* PROBLEM DESCRIPTION: How many lines in the records contain the string "depth", with case counting? Reply with only the number.

* DATASET EXCERPTS:

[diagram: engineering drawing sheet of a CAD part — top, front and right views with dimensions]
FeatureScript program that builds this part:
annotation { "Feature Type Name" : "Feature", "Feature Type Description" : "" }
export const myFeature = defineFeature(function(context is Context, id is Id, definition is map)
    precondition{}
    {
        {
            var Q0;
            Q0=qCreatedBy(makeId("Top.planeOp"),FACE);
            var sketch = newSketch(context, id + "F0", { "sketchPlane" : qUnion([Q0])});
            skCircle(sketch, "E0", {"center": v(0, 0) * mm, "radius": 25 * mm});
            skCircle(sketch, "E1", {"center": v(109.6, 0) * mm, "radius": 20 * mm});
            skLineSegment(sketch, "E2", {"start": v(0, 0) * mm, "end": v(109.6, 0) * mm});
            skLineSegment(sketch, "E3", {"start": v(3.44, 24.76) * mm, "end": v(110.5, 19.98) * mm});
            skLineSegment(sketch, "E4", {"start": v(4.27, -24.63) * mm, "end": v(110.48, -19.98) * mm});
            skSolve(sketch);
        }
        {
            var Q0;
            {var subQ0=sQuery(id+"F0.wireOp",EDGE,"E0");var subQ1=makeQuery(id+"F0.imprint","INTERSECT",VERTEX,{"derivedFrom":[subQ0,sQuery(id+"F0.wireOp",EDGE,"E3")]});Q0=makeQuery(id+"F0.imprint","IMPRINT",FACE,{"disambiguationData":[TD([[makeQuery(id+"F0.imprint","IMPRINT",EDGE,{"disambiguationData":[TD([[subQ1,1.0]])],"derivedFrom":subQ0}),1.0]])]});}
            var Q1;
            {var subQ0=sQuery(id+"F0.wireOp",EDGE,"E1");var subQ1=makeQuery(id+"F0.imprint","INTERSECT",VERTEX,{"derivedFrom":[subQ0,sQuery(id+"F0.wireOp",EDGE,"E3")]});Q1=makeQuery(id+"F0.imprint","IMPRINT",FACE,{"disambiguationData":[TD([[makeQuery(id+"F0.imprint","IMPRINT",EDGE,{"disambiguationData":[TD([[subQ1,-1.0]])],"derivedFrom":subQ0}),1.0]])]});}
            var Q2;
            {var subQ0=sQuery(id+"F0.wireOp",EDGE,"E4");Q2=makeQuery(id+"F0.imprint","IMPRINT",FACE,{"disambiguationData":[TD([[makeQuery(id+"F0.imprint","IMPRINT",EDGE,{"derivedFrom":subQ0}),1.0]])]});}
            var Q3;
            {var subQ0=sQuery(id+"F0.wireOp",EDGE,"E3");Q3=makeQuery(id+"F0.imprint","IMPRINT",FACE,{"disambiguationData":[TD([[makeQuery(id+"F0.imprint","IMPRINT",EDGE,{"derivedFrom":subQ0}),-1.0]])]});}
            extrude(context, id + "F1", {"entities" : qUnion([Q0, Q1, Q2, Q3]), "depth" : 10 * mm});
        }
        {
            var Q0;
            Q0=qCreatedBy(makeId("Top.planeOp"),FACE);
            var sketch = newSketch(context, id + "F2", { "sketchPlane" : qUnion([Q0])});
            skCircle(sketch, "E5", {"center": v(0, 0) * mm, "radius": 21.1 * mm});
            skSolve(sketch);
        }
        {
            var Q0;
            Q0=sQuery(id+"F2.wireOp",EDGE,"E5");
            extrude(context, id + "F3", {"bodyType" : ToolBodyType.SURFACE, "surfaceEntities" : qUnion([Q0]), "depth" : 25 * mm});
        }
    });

* COMPLETED TASK: 2